How can the end of a rod accelerate faster than g?

[Happiness]

A uniform rod rests on supports at its ends. The right support is quickly removed.

The atom on the right end will accelerate faster than $g$ at $1.5g$. How is this possible forces-wise? The only forces acting on the atom is its own weight and the interatomic forces of attraction, which acts horizontally (left) at the instant the right support is removed. So the net force on the atom doesn't seem to be able to make it accelerate faster than g.

 

[Doc Al]

The only forces acting on the atom is its own weight and the interatomic forces of attraction, which acts horizontally (left)

Why do you think those interatomic forces act horizontally?

 

[Doc Al]

Try this: Imagine a small piece of the rod that is just above the right support. What forces act on it?

 

[Happiness]

Why do you think those interatomic forces act horizontally?

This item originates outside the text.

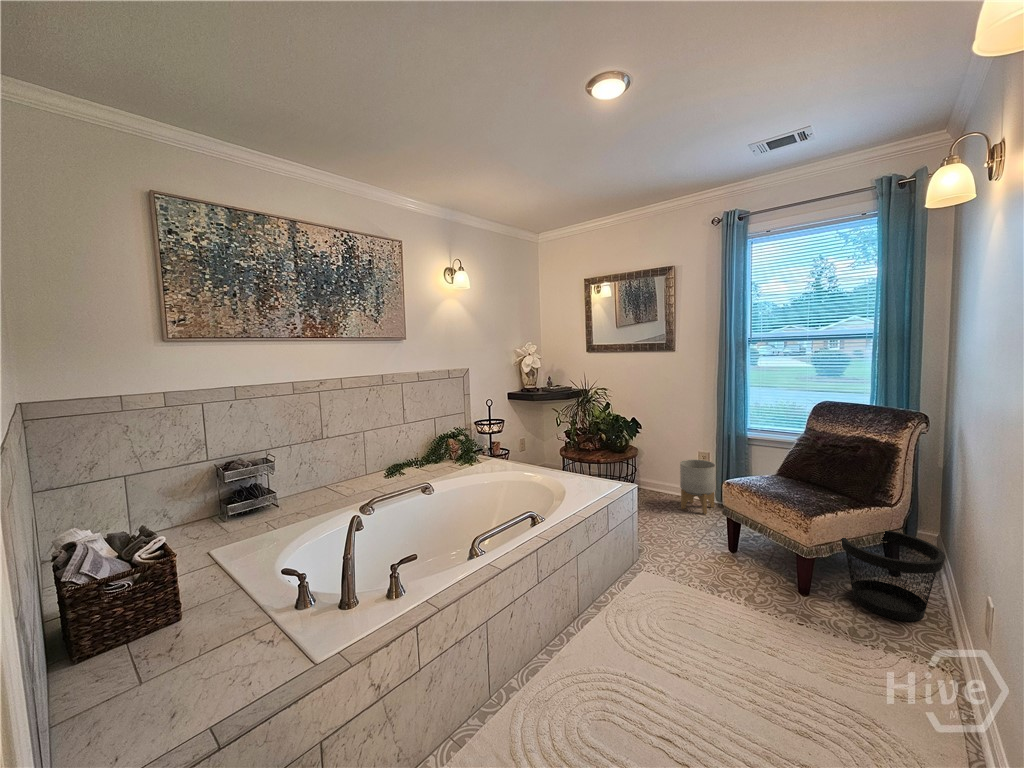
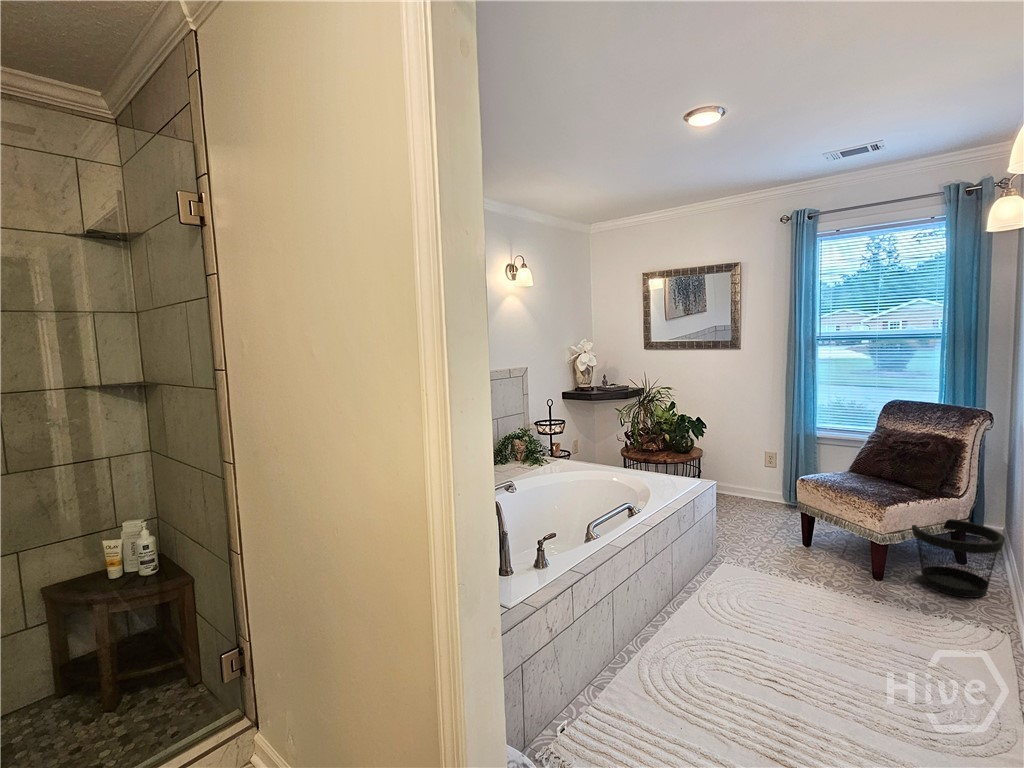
planter: present [680,460,716,514] -> none [748,460,785,514]

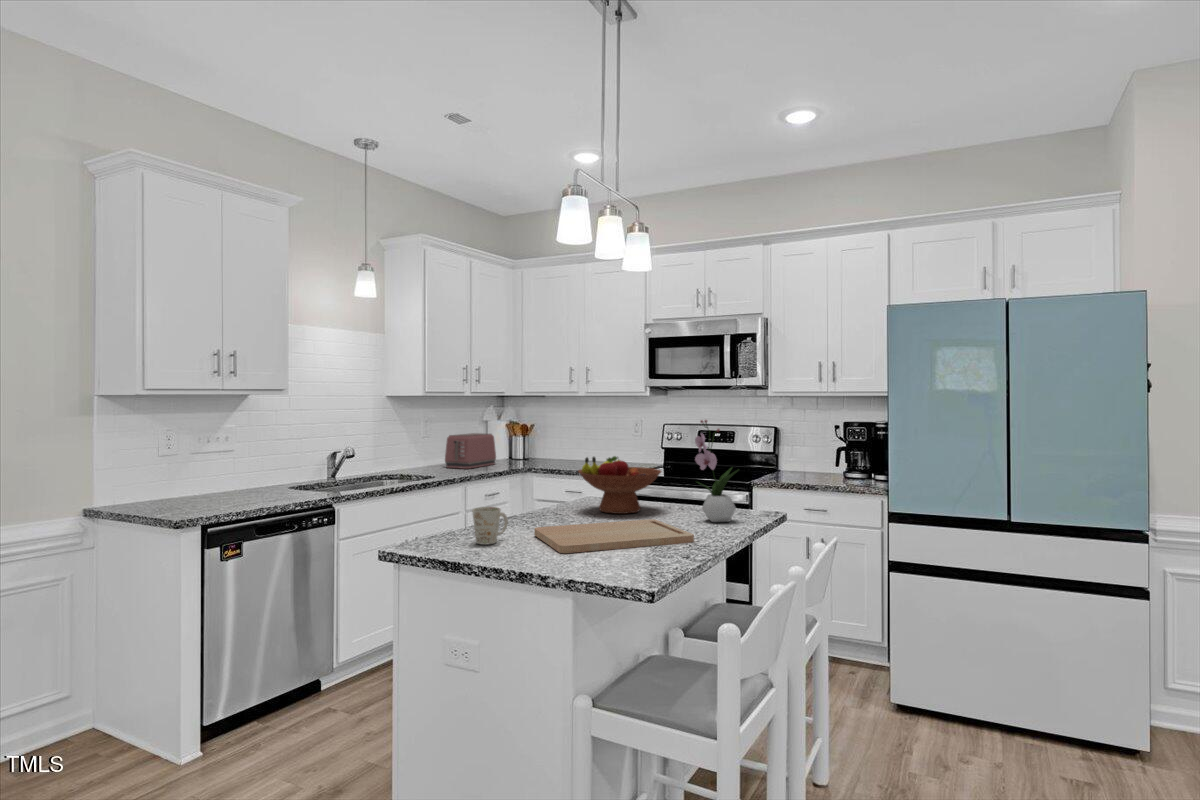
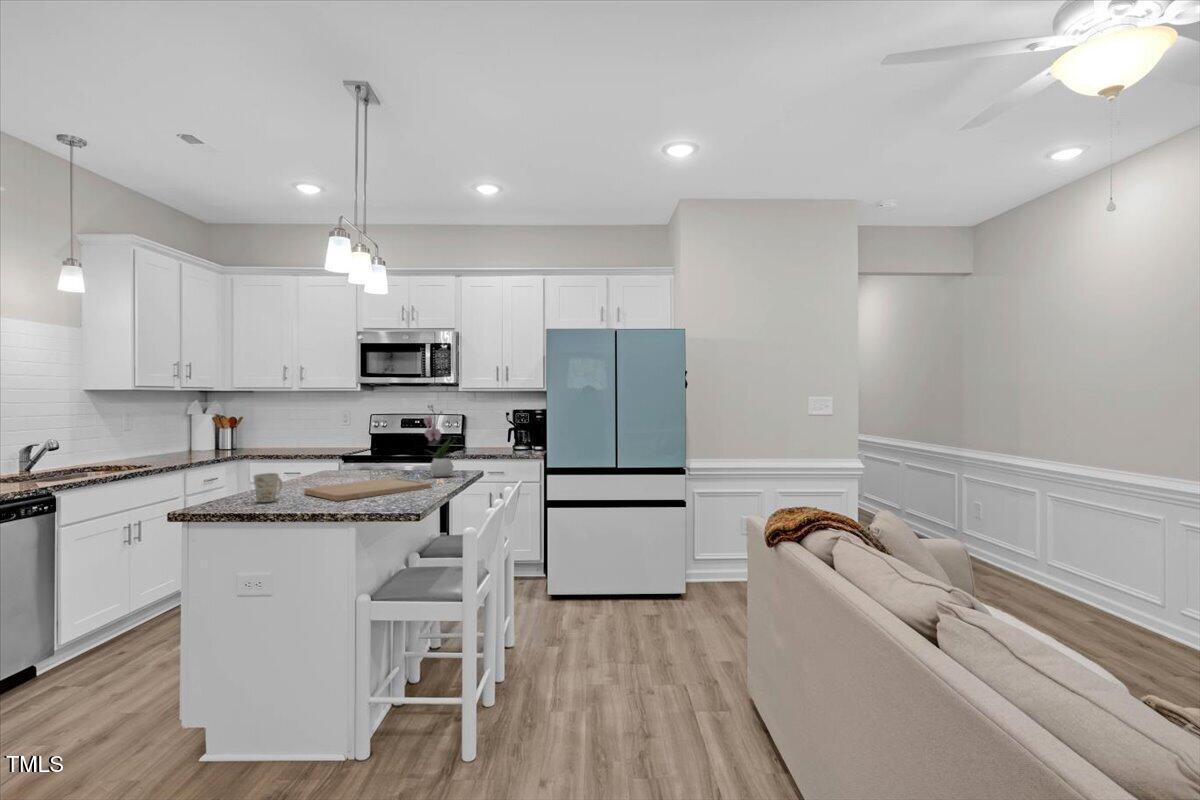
toaster: present [445,433,496,469] -> none [153,426,209,458]
fruit bowl: present [578,456,661,514] -> none [326,435,395,478]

Because the rod is horizontal at first.

Suppose we picture the rod to be made of N horizontal rows of atoms. We may group each vertical column of N atoms as a "super-atom". Then these super-atoms are horizontally next one another. So the forces between them are assumed to be horizontal.

 

[Doc Al]

Because the rod is horizontal at first.

Suppose we picture the rod to be made of N horizontal rows of atoms. We may group each vertical column of N atoms as a "super-atom". Then these super-atoms are horizontally next one another. So the forces between them are assumed to be horizontal.

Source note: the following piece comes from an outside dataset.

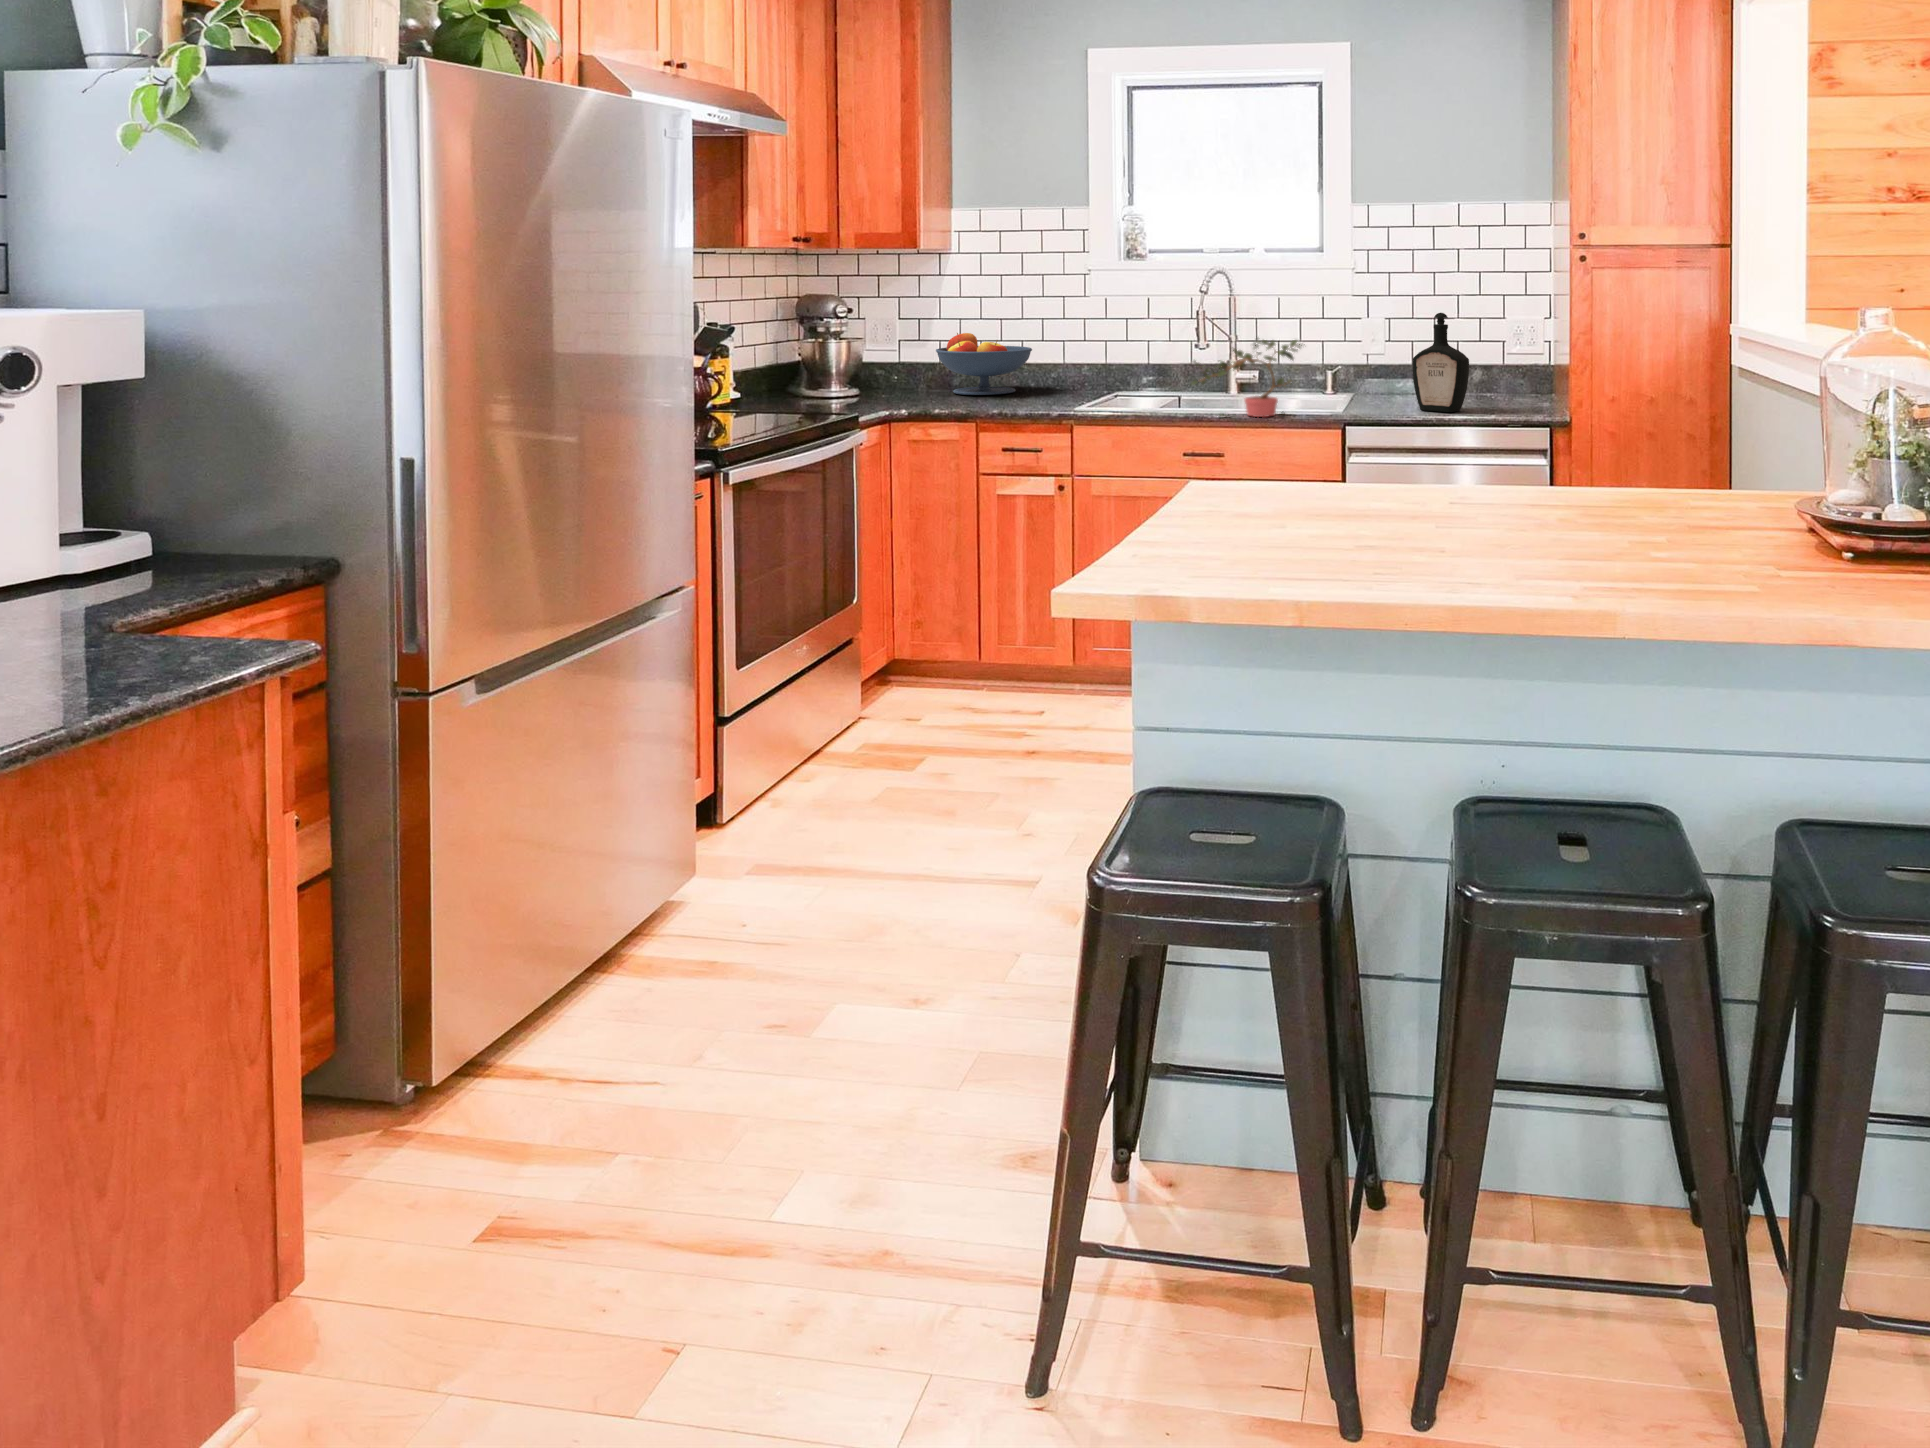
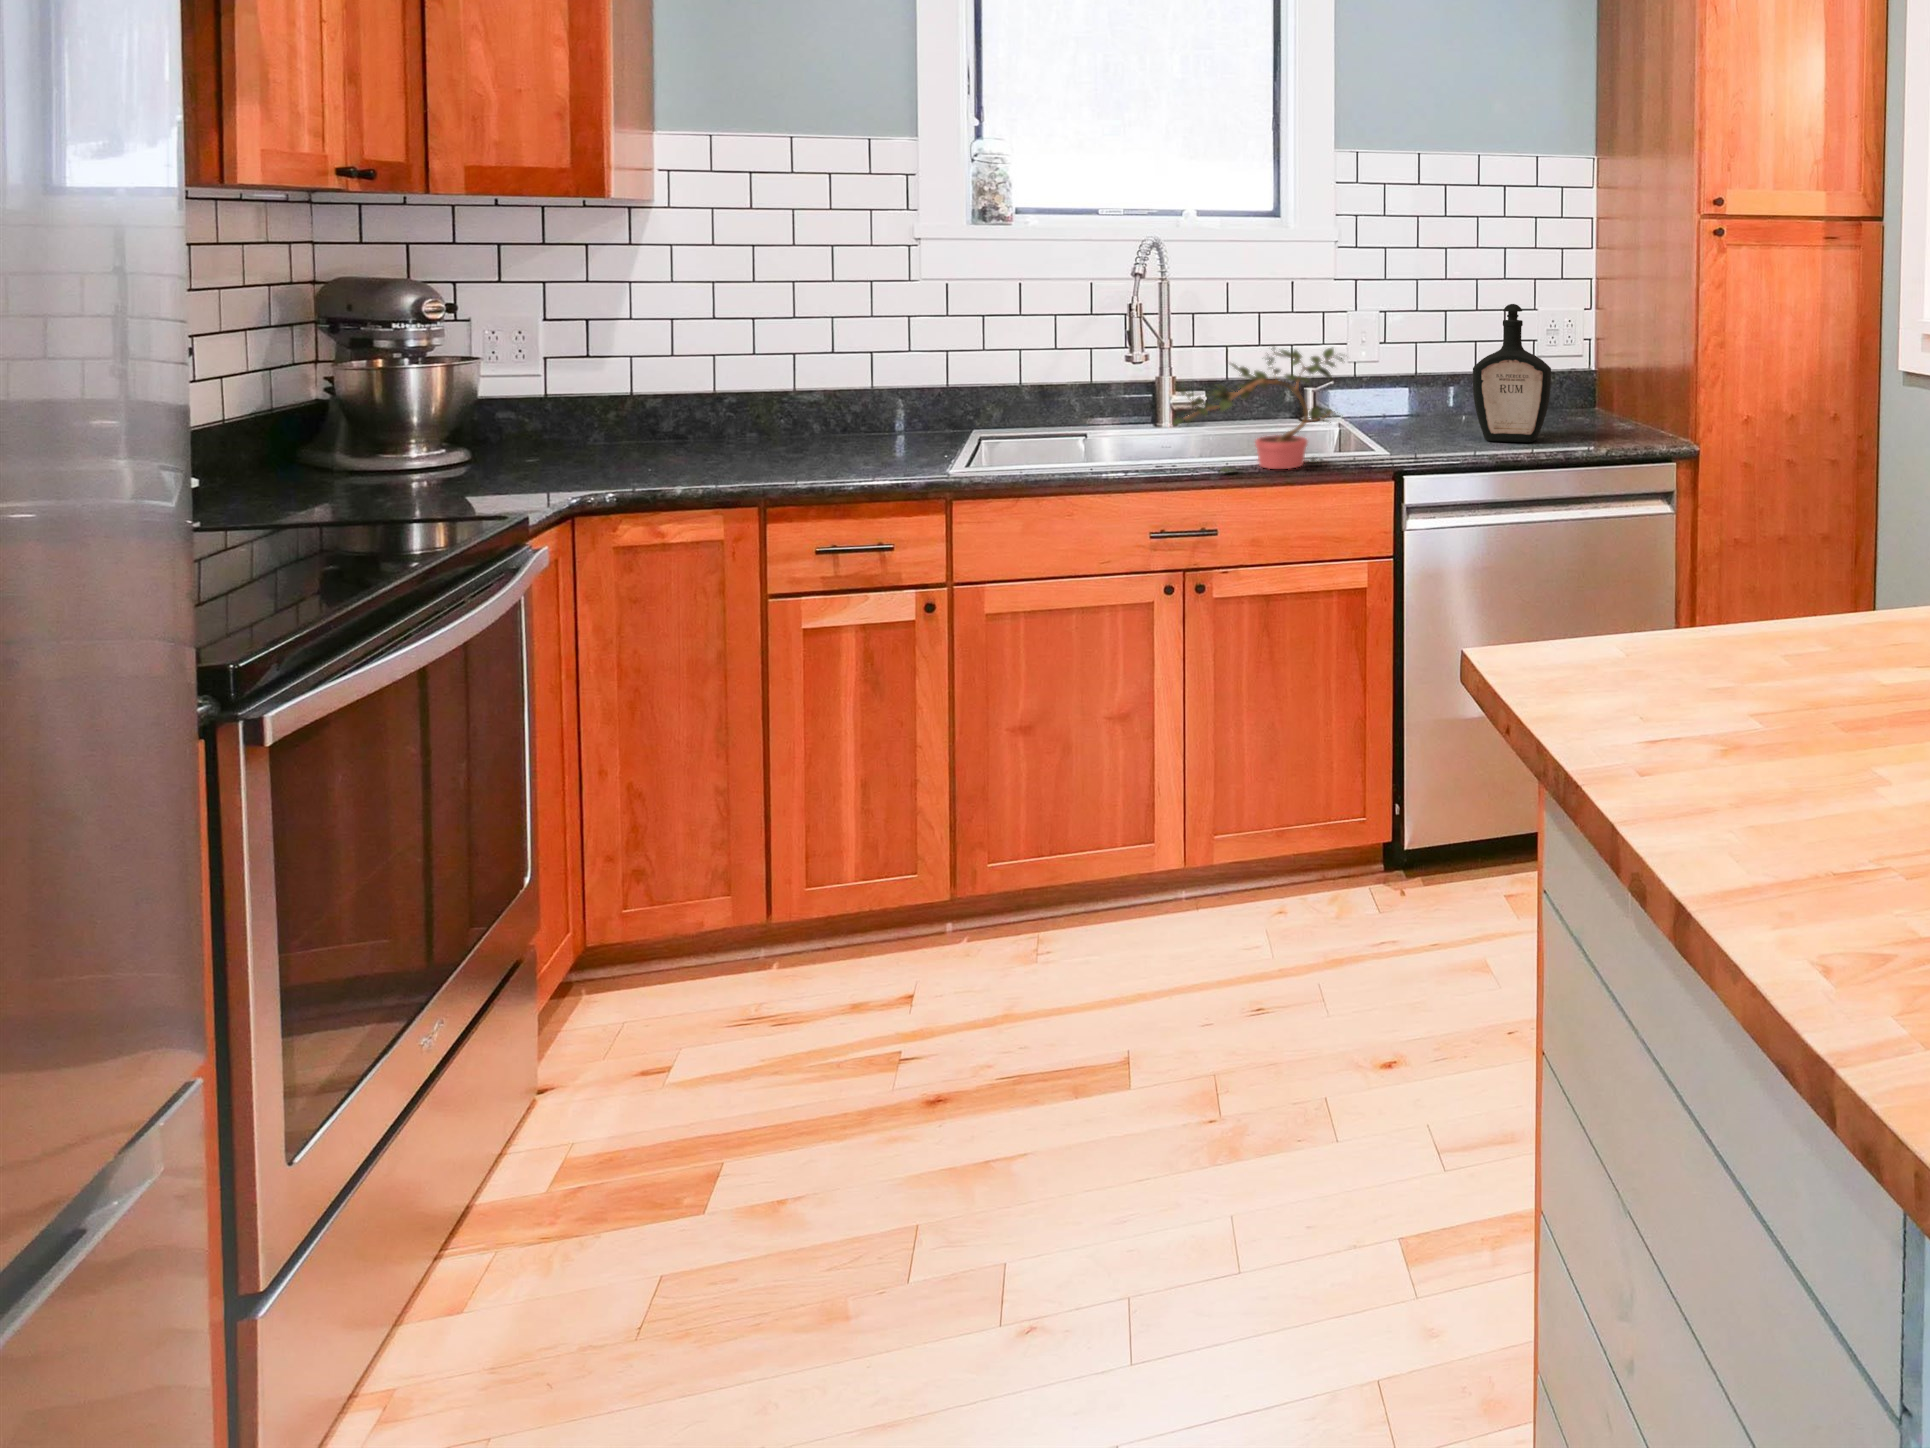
fruit bowl: present [936,333,1032,395] -> none [646,344,834,453]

Just because they are arranged horizontally does not mean that the forces are horizontal. (See the question in my last post.)

 

[Happiness]

Try this: Imagine a small piece of the rod that is just above the right support. What forces act on it?

Suppose the rod is two-atom thick. Let $M$ and $m$ be the masses of the rod and of each atom respectively. Before the right support is removed, there is an upward force of $\frac{1}{2}Mg$ acting on the rightmost column of atoms. The total weight of this column is $2mg$. Thus to keep it in equilibrium, the adjacent column must be acting on it a downward force of $F=\frac{1}{2}Mg-2mg$. When the right support is removed, the net force acting on it will be $F+2mg=\frac{1}{2}Mg$. Its acceleration will thus be $\frac{Mg}{4m}$. But this is not necessarily $1.5g$. What's wrong?

 

[Doc Al]

The point of that exercise was not to solve for the acceleration, but just to point out that one section of the rod must be exerting vertical forces on the other.

To solve for the acceleration of the end of the rod we'd just examine the torque on the rod. (The downward force on that end piece would change once the support is removed.)

 

[Dale]

So the forces between them are assumed to be horizontal.

This is not correct.

You are thinking of a rope. An ideal rope can only support tension, meaning a force along the rope. However a rod can support shear stress as well, meaning forces perpendicular to the rod.

The end of the rod falls down faster than g because there is a downward shear force as well as the downward gravitational force.